Trieste, “commesse scorbutiche e poca gentilezza”: la segnalazione che accende il dibattito
“Volevo chiedervi un parere: perché le commesse dei negozi o le cassiere dei supermercati sono quasi sempre scorbutiche o poco educate e gentili? Sono veramente rari gli esempi di chi è disponibile e cordiale”.
È questo lo sfogo di una triestina che, partendo da un’esperienza personale, apre una riflessione più ampia sul rapporto tra clienti e lavoratori nel commercio.
Un tema che divide
Parole dirette, che toccano un nervo scoperto.

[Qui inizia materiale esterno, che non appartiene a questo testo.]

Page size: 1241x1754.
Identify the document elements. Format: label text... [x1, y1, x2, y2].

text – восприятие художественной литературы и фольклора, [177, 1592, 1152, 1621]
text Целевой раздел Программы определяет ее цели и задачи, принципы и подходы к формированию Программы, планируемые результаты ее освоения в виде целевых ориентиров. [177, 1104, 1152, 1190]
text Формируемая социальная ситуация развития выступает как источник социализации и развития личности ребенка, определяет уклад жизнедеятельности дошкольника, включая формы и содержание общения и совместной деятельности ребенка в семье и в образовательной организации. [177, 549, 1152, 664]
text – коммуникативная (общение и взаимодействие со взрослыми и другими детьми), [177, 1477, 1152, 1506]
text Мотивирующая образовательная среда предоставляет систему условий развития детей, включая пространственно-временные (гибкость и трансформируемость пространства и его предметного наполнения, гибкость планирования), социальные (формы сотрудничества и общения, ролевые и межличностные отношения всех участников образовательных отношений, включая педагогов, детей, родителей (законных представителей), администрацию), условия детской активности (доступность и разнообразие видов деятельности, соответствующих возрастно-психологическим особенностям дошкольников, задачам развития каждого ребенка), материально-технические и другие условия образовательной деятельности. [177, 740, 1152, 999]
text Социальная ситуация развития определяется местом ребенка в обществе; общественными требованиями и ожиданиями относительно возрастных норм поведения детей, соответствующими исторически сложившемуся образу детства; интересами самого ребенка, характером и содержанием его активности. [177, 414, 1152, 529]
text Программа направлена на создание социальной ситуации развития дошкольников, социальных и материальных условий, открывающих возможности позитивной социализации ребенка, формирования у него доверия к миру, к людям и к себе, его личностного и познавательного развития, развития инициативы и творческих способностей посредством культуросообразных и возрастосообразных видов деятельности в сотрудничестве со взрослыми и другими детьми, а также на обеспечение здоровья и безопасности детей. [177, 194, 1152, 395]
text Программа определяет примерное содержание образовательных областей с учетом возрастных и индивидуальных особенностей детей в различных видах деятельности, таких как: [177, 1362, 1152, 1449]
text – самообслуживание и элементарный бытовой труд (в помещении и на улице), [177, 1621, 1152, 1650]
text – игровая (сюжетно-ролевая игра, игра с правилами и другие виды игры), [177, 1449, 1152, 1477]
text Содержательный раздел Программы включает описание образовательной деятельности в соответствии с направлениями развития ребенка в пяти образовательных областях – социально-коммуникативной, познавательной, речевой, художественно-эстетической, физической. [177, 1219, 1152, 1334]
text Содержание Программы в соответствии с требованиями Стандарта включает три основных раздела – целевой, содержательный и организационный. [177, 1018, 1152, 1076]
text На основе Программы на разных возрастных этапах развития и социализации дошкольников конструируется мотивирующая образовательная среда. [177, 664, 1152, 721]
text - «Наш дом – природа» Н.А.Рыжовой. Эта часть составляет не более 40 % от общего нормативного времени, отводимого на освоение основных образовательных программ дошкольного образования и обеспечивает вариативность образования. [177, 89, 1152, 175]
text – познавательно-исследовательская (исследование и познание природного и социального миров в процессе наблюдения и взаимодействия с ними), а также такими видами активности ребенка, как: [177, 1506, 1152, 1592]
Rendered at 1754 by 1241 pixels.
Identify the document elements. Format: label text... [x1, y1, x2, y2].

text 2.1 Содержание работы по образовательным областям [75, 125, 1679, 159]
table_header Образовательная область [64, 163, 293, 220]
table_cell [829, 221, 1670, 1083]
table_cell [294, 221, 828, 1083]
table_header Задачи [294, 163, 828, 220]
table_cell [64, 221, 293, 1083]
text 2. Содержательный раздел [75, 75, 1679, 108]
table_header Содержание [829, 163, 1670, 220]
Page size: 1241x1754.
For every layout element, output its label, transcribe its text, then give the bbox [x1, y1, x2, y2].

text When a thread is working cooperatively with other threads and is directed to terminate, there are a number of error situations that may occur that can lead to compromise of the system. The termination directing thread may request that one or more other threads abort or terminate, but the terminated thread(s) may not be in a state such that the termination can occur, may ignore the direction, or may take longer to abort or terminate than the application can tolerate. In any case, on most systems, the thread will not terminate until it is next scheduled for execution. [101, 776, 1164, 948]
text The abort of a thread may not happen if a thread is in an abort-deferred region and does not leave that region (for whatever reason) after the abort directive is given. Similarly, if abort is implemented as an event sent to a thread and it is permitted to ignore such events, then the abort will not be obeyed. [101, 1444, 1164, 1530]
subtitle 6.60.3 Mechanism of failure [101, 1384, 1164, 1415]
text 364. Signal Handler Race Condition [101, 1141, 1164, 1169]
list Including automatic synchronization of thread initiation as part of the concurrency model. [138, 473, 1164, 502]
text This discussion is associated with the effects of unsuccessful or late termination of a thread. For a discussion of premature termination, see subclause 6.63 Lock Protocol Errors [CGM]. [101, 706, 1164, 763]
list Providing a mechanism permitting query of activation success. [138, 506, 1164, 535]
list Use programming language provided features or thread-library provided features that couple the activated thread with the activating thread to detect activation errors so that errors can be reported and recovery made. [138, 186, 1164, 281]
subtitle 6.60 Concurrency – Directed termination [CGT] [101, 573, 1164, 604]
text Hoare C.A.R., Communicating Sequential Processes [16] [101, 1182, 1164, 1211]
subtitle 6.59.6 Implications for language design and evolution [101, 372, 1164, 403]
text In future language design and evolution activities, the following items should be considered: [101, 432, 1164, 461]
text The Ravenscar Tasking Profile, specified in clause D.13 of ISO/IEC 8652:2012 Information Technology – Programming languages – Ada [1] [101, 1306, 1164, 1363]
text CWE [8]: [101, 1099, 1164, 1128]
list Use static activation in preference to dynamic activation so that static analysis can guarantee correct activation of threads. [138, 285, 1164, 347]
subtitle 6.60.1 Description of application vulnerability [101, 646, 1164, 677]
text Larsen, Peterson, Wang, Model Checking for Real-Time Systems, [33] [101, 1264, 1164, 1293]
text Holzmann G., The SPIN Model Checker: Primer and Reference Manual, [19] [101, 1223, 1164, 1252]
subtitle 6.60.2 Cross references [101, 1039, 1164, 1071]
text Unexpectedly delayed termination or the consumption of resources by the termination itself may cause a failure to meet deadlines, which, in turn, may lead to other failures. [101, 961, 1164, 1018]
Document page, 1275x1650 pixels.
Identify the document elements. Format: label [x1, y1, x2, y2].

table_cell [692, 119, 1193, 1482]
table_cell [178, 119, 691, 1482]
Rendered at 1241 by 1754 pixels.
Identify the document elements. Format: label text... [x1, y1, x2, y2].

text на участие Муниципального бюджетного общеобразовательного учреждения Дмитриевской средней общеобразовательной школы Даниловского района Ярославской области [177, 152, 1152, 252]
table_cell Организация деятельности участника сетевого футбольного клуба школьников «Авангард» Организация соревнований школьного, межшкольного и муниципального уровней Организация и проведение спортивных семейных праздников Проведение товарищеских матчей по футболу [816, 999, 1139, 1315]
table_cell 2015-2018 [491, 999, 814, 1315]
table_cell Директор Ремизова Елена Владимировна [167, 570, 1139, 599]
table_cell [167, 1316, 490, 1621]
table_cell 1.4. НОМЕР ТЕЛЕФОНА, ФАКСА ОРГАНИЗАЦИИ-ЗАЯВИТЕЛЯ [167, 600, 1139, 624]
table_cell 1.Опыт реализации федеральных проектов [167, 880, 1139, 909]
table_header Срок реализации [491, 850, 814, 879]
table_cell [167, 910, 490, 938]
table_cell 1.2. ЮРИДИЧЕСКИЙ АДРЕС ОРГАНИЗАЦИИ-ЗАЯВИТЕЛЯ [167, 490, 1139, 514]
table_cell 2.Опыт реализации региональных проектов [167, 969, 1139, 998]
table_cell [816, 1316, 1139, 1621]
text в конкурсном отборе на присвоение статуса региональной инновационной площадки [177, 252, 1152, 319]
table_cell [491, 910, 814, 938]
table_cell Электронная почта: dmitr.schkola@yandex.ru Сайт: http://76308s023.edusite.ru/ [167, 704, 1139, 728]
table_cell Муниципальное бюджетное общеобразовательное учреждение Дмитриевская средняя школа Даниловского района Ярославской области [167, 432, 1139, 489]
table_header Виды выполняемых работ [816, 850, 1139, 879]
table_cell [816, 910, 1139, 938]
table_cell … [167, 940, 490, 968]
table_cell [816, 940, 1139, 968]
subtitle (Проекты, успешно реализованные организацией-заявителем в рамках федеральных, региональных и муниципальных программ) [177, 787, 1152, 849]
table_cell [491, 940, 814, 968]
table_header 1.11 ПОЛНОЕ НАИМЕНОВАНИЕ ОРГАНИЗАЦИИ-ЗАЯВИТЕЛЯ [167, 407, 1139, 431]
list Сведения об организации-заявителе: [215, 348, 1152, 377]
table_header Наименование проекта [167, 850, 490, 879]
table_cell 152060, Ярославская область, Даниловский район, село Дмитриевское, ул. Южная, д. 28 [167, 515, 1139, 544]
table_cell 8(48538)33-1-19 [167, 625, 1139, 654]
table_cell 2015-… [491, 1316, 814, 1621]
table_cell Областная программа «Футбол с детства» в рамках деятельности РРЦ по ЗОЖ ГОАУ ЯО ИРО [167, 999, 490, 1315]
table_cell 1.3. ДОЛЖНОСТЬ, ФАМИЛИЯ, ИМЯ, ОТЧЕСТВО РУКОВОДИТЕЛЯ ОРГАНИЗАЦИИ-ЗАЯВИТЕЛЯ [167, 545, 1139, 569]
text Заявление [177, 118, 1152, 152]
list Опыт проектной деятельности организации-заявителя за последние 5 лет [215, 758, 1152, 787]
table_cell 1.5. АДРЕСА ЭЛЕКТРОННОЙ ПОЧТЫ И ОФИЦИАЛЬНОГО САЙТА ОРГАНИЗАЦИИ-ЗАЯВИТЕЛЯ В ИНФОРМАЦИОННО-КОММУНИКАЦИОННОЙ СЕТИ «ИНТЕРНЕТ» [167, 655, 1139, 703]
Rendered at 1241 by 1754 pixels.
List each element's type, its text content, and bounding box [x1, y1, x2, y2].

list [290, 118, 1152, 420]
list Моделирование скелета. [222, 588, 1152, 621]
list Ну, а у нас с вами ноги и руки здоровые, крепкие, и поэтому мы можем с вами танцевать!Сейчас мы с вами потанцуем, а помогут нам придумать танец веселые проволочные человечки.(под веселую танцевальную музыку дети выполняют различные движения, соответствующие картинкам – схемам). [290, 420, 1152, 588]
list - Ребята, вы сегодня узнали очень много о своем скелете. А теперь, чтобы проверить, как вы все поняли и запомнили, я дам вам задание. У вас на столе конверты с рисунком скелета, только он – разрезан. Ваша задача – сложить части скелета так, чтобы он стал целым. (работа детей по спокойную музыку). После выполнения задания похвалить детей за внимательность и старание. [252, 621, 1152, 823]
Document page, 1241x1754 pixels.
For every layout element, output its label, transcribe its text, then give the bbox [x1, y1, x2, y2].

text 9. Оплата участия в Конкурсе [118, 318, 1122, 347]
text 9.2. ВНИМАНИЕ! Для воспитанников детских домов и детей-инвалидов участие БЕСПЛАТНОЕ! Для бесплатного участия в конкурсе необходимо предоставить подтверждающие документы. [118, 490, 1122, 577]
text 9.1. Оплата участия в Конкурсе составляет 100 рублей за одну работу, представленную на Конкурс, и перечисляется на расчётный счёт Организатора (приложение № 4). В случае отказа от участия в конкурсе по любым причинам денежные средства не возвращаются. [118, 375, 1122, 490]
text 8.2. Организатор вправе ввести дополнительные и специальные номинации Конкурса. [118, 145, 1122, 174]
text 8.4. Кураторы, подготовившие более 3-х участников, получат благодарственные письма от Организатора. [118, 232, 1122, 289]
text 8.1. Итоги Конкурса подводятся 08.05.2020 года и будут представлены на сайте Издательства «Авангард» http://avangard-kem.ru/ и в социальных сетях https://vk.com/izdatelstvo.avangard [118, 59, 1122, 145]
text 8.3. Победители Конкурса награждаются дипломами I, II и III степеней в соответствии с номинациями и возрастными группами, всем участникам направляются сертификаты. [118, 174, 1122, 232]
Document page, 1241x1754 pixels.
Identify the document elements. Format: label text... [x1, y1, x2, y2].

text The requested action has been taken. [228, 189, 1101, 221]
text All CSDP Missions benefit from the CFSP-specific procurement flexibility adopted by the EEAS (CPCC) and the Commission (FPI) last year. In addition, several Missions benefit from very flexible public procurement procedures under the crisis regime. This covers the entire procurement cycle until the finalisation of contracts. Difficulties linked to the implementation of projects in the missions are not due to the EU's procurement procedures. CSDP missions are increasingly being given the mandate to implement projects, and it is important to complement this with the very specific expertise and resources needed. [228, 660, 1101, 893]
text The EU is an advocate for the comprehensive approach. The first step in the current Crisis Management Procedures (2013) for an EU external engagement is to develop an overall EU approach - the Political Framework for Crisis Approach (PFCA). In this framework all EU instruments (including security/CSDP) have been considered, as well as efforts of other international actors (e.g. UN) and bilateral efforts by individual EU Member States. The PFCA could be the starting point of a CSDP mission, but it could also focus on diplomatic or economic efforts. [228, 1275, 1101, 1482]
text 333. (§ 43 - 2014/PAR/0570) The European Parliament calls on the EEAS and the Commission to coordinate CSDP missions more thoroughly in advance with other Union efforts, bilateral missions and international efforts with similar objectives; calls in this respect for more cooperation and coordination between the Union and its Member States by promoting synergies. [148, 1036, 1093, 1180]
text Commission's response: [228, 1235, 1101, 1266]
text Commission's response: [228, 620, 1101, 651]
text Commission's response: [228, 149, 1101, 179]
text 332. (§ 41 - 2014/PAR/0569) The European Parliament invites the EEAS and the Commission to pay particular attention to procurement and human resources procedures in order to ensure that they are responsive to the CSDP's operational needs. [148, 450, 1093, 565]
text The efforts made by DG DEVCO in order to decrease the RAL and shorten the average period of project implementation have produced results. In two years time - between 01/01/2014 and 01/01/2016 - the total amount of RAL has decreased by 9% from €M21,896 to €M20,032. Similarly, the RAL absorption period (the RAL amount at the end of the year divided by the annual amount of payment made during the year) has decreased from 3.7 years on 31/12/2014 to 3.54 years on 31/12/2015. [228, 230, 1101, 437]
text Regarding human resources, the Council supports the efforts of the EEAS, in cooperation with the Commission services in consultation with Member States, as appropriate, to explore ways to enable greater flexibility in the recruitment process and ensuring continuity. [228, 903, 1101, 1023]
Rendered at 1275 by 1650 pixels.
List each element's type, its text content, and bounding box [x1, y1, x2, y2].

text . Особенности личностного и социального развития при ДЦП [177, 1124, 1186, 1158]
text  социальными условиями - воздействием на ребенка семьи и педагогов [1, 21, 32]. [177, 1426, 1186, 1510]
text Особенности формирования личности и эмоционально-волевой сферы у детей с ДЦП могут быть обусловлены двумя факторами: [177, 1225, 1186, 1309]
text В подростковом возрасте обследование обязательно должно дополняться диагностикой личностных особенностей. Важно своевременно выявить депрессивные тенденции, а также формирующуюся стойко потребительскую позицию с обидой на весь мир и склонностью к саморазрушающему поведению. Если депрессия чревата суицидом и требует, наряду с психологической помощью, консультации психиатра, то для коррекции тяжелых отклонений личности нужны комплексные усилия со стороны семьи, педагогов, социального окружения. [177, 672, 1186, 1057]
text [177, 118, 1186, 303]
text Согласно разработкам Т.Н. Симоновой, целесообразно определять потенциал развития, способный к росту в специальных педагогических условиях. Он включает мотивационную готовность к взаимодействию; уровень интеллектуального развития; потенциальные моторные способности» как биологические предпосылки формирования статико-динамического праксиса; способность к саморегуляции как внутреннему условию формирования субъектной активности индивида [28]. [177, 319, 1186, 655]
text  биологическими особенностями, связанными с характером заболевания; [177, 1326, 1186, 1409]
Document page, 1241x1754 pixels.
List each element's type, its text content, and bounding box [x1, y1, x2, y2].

Da una parte c’è chi si aspetta cortesia e disponibilità, dall’altra chi lavora a contatto con il pubblico ogni giorno, spesso in condizioni di stress, ritmi intensi e turni prolungati.
La percezione, però, resta: la gentilezza sembra diventare sempre più rara.
Tra aspettative e realtà
Il tema non riguarda solo Trieste, ma qui emerge con forza nella voce di chi vive quotidianamente negozi e supermercati.
C’è chi parla di mancanza di educazione, chi invece invita a considerare le difficoltà di chi sta dall’altra parte del banco.
Una domanda aperta
Quella della segnalazione non è un’accusa, ma una domanda rivolta alla comunità: cosa sta cambiando nel modo di relazionarsi?
È solo una percezione o c’è davvero un calo della cordialità nei servizi al pubblico?
Il confronto resta aperto
Una riflessione che invita al dialogo, tra esigenze diverse ma ugualmente reali: quelle dei clienti e quelle di chi lavora.
Perché, alla fine, il rapporto tra persone resta al centro di tutto.